Safety Cases: How to Justify the Safety of Advanced AI Systems
Joshua Clymer, Nick Gabrieli, David Krueger, Thomas Larsen
TL;DR
The paper proposes a structured AI safety-case framework to justify deploying advanced AI by decomposing risk into unacceptable outcomes and analyzing the macrosystem via subsystems. It introduces four safety-argument categories—inability, control, trustworthiness, and deference—and provides building-block arguments, evaluation criteria, and templates (e.g., not-alignment-faking, eliciting latent knowledge) to assess safety.

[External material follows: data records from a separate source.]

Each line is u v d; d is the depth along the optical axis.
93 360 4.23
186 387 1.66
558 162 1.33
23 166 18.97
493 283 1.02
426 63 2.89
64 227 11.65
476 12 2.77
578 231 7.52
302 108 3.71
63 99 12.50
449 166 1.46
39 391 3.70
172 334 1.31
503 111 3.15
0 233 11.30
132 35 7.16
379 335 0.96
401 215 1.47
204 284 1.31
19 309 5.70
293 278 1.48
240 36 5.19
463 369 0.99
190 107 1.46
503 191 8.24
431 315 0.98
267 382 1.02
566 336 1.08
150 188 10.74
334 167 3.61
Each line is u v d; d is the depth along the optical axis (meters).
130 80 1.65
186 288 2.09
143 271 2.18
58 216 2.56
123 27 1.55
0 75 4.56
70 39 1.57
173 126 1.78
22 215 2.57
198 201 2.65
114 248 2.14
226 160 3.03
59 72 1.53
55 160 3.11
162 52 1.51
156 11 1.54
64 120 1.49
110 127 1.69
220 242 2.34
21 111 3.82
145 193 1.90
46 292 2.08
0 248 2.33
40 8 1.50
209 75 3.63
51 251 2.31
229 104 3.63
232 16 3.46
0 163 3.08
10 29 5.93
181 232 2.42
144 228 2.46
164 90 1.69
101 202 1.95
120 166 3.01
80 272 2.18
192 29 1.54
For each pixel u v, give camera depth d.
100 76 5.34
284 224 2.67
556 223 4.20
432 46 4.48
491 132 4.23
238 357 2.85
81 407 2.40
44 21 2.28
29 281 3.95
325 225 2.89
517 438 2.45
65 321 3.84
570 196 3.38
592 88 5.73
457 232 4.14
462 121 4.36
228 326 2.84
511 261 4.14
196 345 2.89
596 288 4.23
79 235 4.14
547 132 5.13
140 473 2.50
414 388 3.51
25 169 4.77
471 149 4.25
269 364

It also recommends institutional practices like risk/risk-case reviews, continuous monitoring, and moving toward hard standards and formal processes. The work outlines a holistic, GS N-based approach and suggests probabilistic aggregation when feasible, while highlighting the need for further research in capability evaluation and trustworthy behavior. Practically, it aims to guide regulators and developers in creating auditable safety cases and in coordinating risk assessment for deployment decisions.
Abstract
As AI systems become more advanced, companies and regulators will make difficult decisions about whether it is safe to train and deploy them. To prepare for these decisions, we investigate how developers could make a 'safety case,' which is a structured rationale that AI systems are unlikely to cause a catastrophe. We propose a framework for organizing a safety case and discuss four categories of arguments to justify safety: total inability to cause a catastrophe, sufficiently strong control measures, trustworthiness despite capability to cause harm, and -- if AI systems become much more powerful -- deference to credible AI advisors. We evaluate concrete examples of arguments in each category and outline how arguments could be combined to justify that AI systems are safe to deploy.